▸ **DOCUMENT TEXT**:
________________
Tuesday, September 19, 2006

Sex therapy, Boston Legal, and Aging

I don't watch a lot of television, but I do watch enough to feel guilty about it. (Ah, guilt).

One of the shows I like is Boston Legal, mainly because the actors are older than me.

I've watched James Spader (Alan Shore), Candice Bergen (Shirley Schmidt) and William Shatner (Denny Crane) perform in different things throughout my formative years, if you call late adolescence and young adulthood formative. I would.

Anyway, both Alan Shore and Denny Crane, successful lawyers, think about sex a lot. Not that there's anything wrong with that.

It drips validation to baby boomers, the aging middle-aged. Ever notice how young people aren't "aging"? What are their cells doing, anyway?

On the television show Alan and Denny are constantly communicating their awareness of the female body. Denny's pretty loose, touches, kisses every woman he sees, clearly maniacally hyper-sexual. (Shatner's marvelous. You almost wonder if he has bi-polar disorder he's so good).

Anyway,imagine our surprise to find that on the season opener Denny admits to having sex with a life-size doll, the likeness of Shirley Schmidt, his law partner. He's always hitting on Shirley, simply adores her. He uses this doll in a closet at work.
________________
▸ **ENTRIES PROVIDED**:
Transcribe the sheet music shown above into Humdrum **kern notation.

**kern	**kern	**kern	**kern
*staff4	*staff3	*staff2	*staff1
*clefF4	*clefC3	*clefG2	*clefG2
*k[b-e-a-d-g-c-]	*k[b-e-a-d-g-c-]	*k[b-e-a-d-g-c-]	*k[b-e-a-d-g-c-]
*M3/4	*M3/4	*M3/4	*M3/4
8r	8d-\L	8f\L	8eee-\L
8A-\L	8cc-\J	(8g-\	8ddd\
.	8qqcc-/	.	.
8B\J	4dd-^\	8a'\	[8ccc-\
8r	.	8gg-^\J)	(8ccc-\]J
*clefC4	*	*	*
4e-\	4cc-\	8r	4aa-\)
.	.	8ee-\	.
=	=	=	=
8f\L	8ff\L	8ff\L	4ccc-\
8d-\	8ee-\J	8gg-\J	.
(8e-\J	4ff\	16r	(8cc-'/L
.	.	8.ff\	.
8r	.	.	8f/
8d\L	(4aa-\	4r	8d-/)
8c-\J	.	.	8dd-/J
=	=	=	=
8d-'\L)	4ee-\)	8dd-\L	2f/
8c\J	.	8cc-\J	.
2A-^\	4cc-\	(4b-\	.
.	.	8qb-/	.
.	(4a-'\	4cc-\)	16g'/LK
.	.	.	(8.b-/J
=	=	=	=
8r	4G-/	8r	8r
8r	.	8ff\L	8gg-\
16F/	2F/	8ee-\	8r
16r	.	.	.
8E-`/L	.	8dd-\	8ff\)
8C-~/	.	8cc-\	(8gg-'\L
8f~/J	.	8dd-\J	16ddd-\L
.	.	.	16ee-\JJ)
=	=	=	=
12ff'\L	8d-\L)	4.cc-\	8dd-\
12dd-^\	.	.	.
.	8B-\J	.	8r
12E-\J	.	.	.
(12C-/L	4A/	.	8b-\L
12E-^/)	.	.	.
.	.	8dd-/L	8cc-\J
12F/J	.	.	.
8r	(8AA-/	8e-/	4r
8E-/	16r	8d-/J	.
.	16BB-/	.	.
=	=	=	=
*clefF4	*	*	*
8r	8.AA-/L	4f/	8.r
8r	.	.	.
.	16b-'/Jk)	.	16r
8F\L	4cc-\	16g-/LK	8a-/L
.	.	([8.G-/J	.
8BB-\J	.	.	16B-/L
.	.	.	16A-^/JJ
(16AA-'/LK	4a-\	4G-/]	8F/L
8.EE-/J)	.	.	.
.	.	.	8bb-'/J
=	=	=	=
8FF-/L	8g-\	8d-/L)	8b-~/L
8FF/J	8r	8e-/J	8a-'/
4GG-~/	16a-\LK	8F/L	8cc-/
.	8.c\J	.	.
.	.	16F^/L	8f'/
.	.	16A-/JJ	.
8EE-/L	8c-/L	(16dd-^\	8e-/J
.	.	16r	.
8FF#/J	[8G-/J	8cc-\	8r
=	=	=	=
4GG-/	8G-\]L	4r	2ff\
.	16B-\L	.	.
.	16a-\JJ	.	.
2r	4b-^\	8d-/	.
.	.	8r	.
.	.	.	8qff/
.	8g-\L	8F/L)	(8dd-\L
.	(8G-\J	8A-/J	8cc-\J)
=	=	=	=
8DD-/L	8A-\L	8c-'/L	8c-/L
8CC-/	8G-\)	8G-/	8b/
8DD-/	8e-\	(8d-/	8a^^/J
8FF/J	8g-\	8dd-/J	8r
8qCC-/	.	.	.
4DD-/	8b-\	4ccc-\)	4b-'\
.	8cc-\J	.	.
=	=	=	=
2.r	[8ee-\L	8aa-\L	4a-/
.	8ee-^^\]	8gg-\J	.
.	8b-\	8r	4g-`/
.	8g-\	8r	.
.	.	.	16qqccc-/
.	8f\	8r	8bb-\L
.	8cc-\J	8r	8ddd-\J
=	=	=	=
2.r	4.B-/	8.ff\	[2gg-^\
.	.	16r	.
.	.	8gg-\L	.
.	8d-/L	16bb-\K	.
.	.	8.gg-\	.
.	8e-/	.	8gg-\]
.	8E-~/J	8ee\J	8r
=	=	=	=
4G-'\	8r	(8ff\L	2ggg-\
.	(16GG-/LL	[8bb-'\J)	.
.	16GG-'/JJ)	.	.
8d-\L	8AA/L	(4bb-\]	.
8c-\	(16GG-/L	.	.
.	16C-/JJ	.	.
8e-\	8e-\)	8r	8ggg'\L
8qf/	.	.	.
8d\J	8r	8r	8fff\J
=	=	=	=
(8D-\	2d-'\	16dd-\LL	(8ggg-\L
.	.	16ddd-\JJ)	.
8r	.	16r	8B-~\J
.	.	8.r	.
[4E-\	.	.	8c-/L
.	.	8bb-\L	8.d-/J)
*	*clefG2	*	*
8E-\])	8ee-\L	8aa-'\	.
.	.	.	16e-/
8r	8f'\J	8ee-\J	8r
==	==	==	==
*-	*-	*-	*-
________________
▸ **WHAT YOU NEED TO DO**:
- 1) In the Boston Legal blog post, which actor plays Denny Crane?
- 2) Write the next part of the Boston Legal blog post, starting after its final sentence.
The records come from a separate source, not from the Boston Legal blog post.

▸ **RESULTS OF THE TASKS**:
- 1) William Shatner

- 2)
Alan also has issues, too, for he apparently has used the services of a sex surrogate, a professional, to get him through some kind of sexual problem, we're not sure what. He admits that his family was light on affection, as in, there wasn't any from Mom.

He makes a good case in court, by the way. Behavior sex therapy is preferable to pharmaceuticals like Viagra, even if the therapist is a surrogate.

So as a self-proclaimed Viagra hater, I was pleased. Read my post in the archives, unless I haven't written it. I know I wrote something about sexual intimacy and relationships in May or June.

At the end of the show the two men are having their a drink (ah, alcohol, America's favorite drug), half glasses of scotch (I guess it's scotch) on Denny's balcony and they're talking. The show always ends this way, the two on the balcony outside, drinking and philosophizing.

Alan has told Denny about his mom. Then he turns to Denny with full sincerity and asks, "Denny, do you ever get lonely?"

Denny thinks about it awhile. "No," he finally answers, and scowls at having had to think about this disturbing question. Then he tosses it back. "Do you?"

Alan, who is so sensitive and squeezable, without skipping a beat, perhaps having read the look on Denny's face says flatly, "No."

Why am I writing about this again?

Loneliness has been the theme of the week and it's only Tuesday night. More on that one soon.